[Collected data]
>>>>
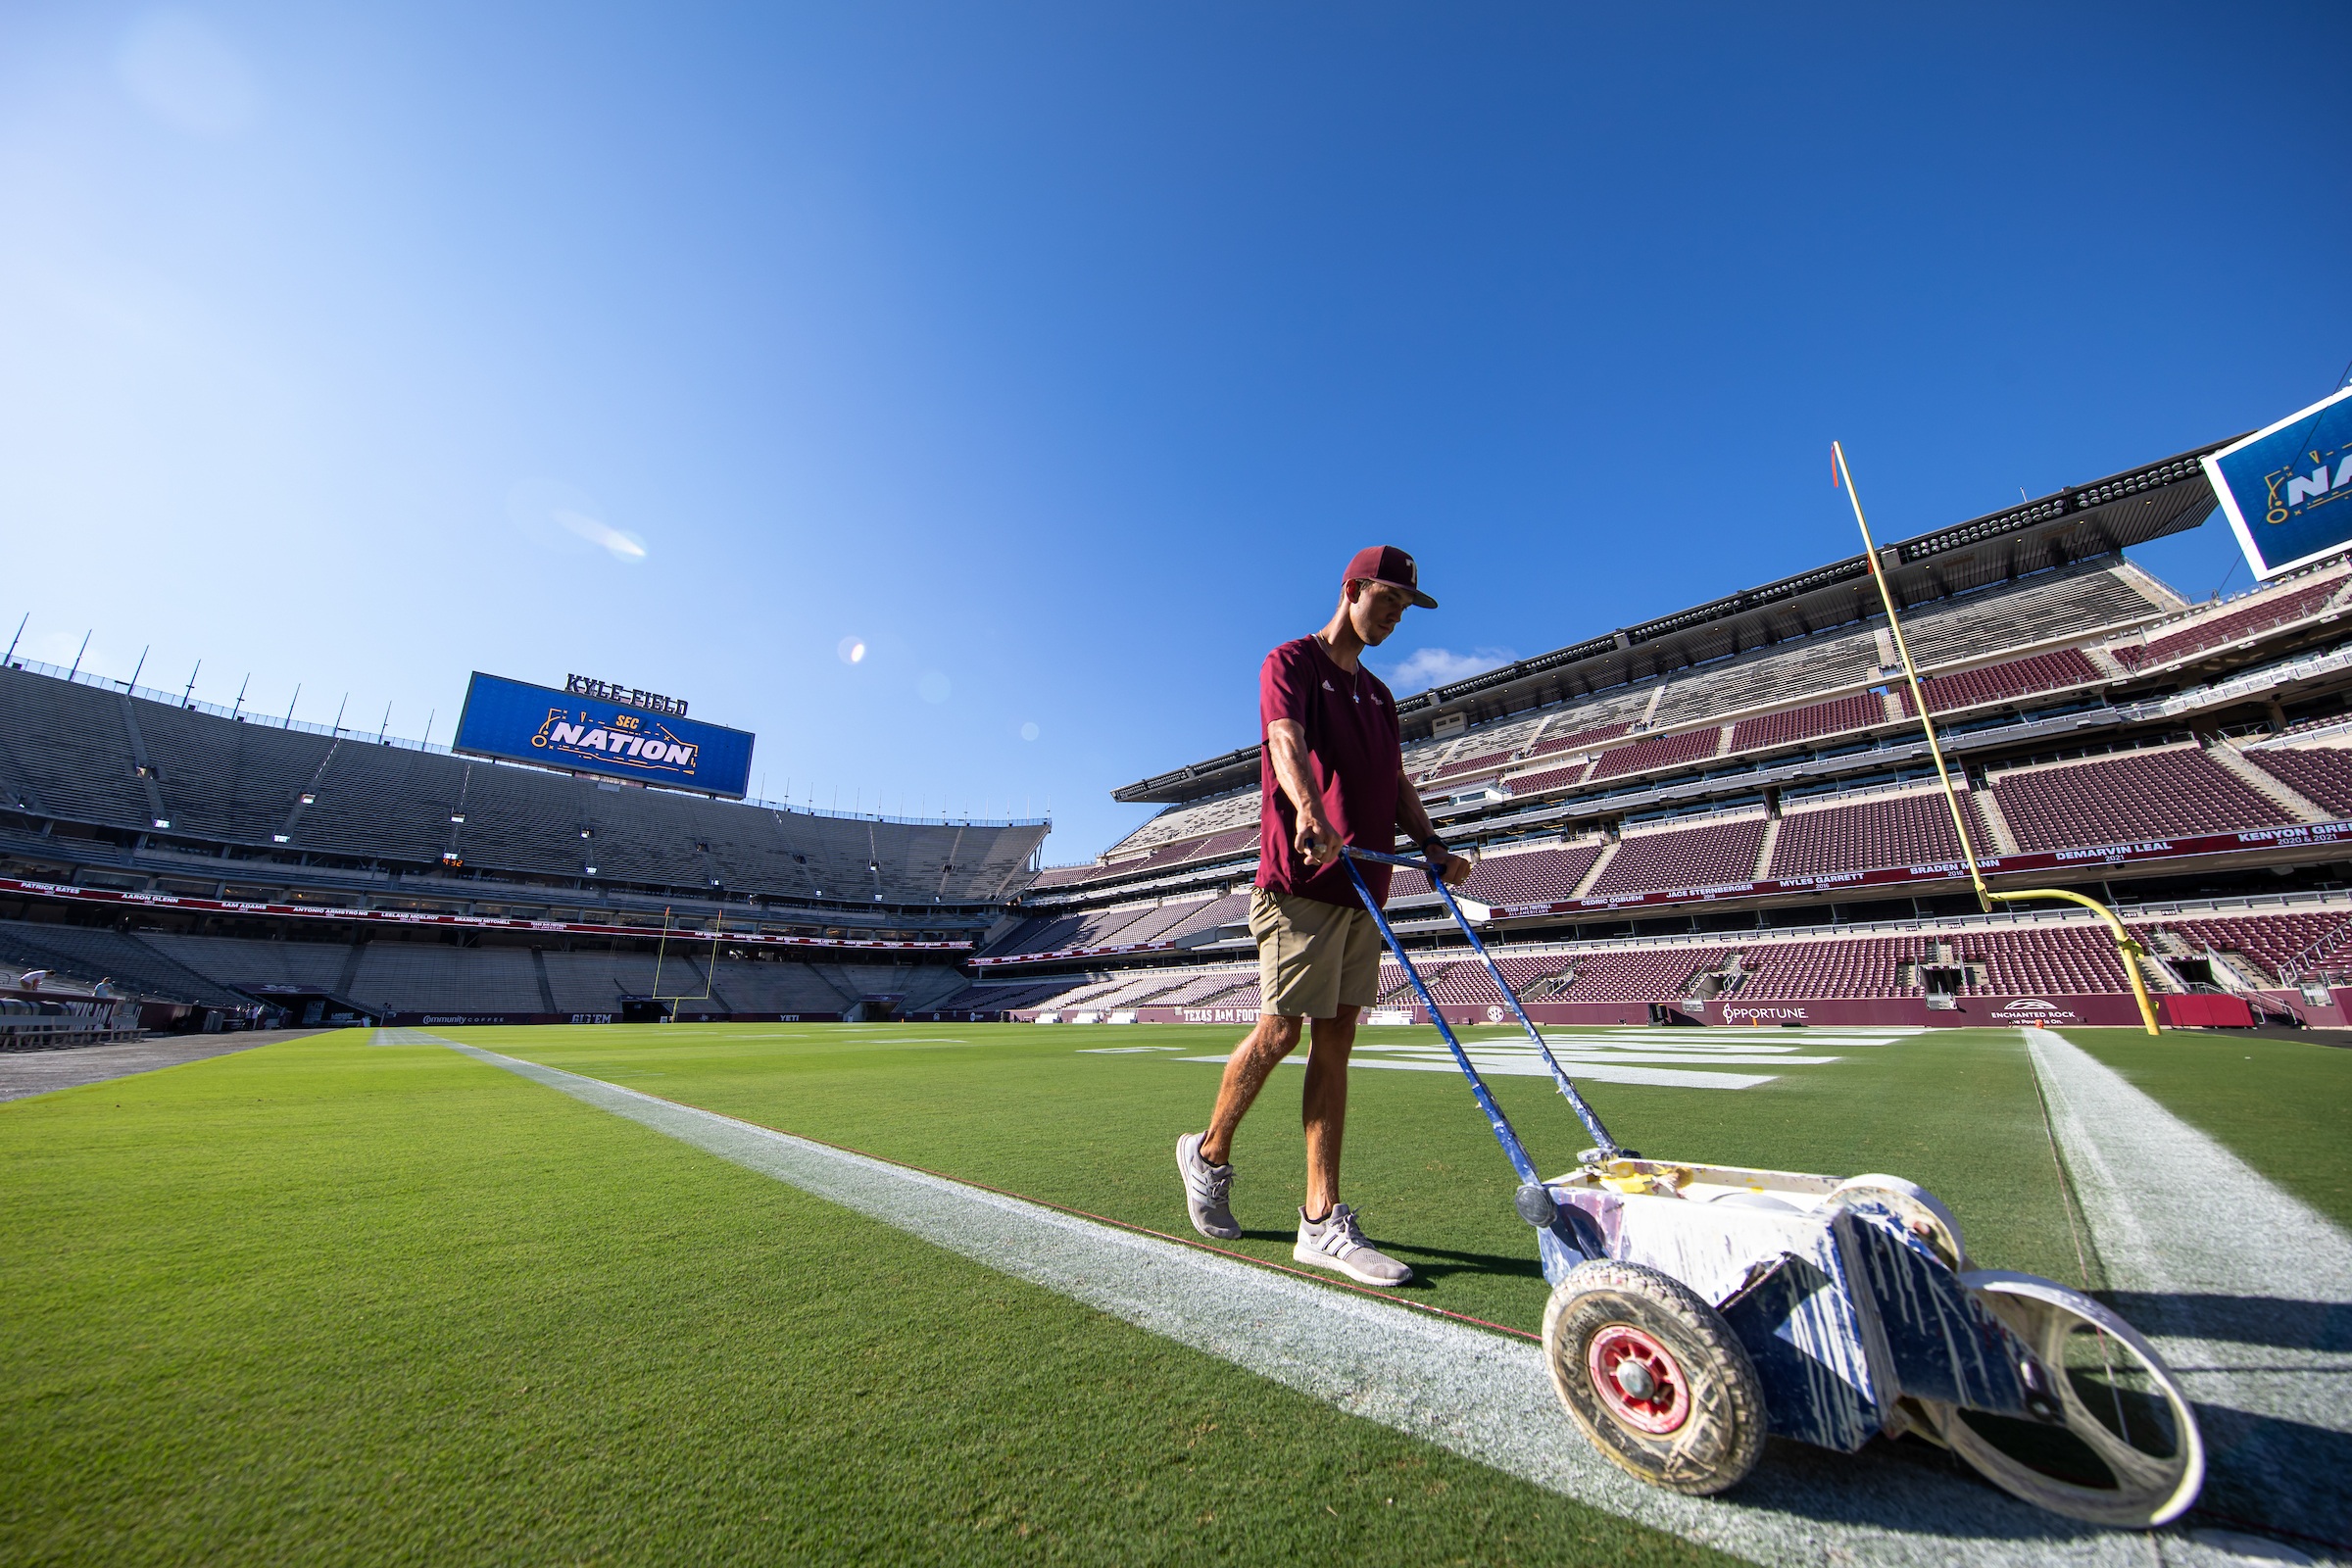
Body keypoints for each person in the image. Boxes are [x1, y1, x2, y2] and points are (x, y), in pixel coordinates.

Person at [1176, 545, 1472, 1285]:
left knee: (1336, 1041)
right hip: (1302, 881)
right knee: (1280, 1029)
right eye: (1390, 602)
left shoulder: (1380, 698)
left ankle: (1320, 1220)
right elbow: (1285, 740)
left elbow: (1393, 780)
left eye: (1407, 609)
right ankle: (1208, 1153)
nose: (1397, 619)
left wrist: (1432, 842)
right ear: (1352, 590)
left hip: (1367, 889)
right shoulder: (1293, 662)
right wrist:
<<<<
--- Exercise details ---
The line containing "left eye: (1407, 609)" and all lines after it, through the end of the entries above, are to be returned exactly and alone.

--- Response to the exercise ---
left eye: (1407, 609)
right ankle: (1208, 1153)
nose: (1397, 619)
left wrist: (1432, 842)
right ear: (1352, 590)
left hip: (1367, 889)
right shoulder: (1293, 662)
right wrist:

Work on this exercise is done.